- Exercise 1 -
List every line of the records that contains the word "child".

My Blue Heaven.


First-time writer-director Kerry Conran tries to go the Lucas route and digitize full environments in The World of Tomorrow, a forthcoming film described in Player-speak as “Flash Gordon meets Indiana Jones.” I dunno…hopefully Gwyneth and Jude are better blue-screen actors than Samuel L. Jackson and Natalie Portman.

4 thoughts on “My Blue Heaven.”

  1. Jackson and Portman are fine blue-screen actors. It was the material and the direction that was wrong. Let’s just hope that Kerry Conran is a competent writer-director.

  2. I agree that Lucas has to take a lion’s share of the blame for the poor performances in Episode 2. But I still submit that not only did Jackson and Portman seem much more wooden and stilted than Ewan MacGregor or Liam Neeson, they were also putting work that was far below their usual output. Some of that has to be because of the bluescreen factor.

- Exercise 2 -
Summarize the blog post in three sentences.

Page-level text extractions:

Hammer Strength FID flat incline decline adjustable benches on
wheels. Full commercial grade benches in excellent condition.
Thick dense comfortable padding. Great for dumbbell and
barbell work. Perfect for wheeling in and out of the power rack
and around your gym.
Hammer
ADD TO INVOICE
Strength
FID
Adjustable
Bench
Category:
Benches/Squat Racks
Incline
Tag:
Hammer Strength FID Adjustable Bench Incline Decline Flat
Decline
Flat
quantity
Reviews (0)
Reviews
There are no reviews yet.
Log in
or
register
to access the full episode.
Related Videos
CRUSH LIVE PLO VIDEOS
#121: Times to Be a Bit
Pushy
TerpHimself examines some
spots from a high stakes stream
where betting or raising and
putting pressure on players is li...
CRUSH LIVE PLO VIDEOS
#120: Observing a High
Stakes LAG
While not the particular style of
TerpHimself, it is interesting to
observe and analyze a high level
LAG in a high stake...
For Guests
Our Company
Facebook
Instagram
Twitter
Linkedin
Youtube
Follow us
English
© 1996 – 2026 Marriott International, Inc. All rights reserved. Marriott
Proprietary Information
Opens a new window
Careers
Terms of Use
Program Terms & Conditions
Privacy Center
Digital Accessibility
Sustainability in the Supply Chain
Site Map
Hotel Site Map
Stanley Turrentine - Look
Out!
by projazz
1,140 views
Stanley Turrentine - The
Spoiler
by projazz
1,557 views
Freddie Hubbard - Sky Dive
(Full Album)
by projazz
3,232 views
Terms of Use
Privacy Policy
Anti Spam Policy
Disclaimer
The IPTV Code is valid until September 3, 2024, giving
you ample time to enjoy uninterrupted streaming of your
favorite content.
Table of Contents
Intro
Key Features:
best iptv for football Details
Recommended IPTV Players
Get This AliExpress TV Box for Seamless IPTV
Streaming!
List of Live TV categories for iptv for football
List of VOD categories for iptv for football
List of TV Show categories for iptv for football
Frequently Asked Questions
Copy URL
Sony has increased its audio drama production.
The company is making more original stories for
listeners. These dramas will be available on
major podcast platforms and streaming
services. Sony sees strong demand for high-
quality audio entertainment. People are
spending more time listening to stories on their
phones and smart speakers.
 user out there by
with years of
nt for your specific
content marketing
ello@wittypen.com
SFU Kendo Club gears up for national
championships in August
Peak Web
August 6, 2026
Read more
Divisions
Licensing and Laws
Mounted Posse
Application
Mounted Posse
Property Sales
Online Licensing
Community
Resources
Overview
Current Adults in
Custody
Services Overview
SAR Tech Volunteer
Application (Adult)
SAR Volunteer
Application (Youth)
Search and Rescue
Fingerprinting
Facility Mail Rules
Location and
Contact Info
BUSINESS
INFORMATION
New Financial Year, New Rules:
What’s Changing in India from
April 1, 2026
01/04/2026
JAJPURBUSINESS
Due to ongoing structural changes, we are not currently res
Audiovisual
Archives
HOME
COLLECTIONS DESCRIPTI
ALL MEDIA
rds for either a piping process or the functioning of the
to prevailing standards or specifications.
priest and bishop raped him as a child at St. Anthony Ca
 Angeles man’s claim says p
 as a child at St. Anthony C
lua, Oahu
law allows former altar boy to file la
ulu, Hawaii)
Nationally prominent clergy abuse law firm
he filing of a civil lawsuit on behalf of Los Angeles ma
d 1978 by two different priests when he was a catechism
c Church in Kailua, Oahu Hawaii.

- Answer space 1 -
priest and bishop raped him as a child at St. Anthony Ca
 as a child at St. Anthony C

- Answer space 2 -
First-time writer-director Kerry Conran is following the Lucas route of digitizing full environments in The World of Tomorrow, a film described as "Flash Gordon meets Indiana Jones," and the post hopes Gwyneth and Jude are better blue-screen actors than Samuel L. Jackson and Natalie Portman. One reply argues that Jackson and Portman are fine blue-screen actors and that the material and direction were at fault. Another agrees that Lucas deserves much of the blame for the performances in Episode 2, but holds that the two seemed more wooden than Ewan MacGregor or Liam Neeson, partly because of the bluescreen factor.